The reform and digital transformation of the State has become a paradigmatic example of this tension. In theory, it is about modernizing services, simplifying processes and making Public Administration more efficient and friendly to citizens and economic agents. In practice, solutions are often designed in closed environments, with the strong influence of large economic and technological interests, characterized by complex contracts, dubious strategic partnerships and massive outsourcing, all of this surrounded by technical opacity that makes scrutiny and public debate difficult.
There is still another silent problem, which is the blockage to innovation coming from outside the usual circles of power. Most of startups and micro and small companies absent from decision-making circuits, often providing agile and creative solutions, face almost insurmountable barriers to access public tenders or participate in the definition of structuring projects. Disproportionate financial demands, complex bureaucratic processes and informal networks of influence create an insurmountable closed ecosystem.
It is not uncommon for innovative ideas to be absorbed or replicated by large operators with privileged access to decision-makers, while smaller ones remain on the sidelines. As a result, the State loses diversity of solutions and the public market reinforces concentration.

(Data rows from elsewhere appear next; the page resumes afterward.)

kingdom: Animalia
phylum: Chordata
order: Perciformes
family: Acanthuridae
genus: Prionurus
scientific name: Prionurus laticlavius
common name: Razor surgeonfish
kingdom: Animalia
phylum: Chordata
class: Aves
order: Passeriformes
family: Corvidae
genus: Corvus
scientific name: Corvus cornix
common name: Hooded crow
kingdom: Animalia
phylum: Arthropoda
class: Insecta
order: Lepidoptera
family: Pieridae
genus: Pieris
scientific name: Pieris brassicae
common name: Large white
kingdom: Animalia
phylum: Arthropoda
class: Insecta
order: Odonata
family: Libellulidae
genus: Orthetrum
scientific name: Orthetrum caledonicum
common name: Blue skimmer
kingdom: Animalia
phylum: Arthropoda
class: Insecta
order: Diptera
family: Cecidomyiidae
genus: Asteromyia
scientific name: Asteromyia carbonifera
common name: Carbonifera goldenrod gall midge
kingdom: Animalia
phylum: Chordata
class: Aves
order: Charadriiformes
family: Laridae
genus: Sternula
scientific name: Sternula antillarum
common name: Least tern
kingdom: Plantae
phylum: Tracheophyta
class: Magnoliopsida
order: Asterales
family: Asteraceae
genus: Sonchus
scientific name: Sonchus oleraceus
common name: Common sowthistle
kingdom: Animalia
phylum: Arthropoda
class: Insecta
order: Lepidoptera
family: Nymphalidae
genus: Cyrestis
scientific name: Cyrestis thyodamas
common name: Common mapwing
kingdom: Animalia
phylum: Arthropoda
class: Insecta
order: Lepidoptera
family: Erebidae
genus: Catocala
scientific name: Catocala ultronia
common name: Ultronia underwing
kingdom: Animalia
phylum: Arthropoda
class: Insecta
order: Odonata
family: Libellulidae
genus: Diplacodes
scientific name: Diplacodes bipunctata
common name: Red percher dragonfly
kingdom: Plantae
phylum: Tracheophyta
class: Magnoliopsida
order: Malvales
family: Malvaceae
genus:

When there are many lobbies and little scrutiny, the reform tends to follow the most comfortable path for the most powerful, opting for closed digital infrastructures, dependence on large global suppliers and concentration of public data in proprietary systems. The State becomes a captive customer and the citizen becomes a passive user. Efficiency improves, but sovereignty decreases, as transparency does not keep up with technological sophistication.
This model has political consequences. Automated decisions based on poorly auditable algorithms, opaque criteria in the allocation of support, reduction of face-to-face service without inclusive alternatives, all of this feeds the perception that the system works inwards and not outwards. And where the State seems captured or distant, the populist far-right finds space to grow, exploring the narrative that “they” decide everything without listening to “the people”.
The alternative requires reversing the logic, with less opacity and more transparency, for which a set of urgent measures is required.
We need mandatory public records of lobby and the content of the agendas of meetings with decision-makers, full publication of technological contracts, independent audits of algorithms used in public administration and public tenders designed to allow the effective participation of startups and SMEs, with accessible lots, proportional criteria and transparent evaluation. All this is accompanied by an increase in internal technical capacity in the public sector so as not to depend exclusively on external suppliers.
Digital transformation can be a historic opportunity to strengthen democracy or silently erode it. It all depends on who controls the process and who can scrutinize it, as the choice is between a State that modernizes under the influence of a few or transforms itself under the supervision of many. The difference can determine not only administrative effectiveness, but the health of democracy itself.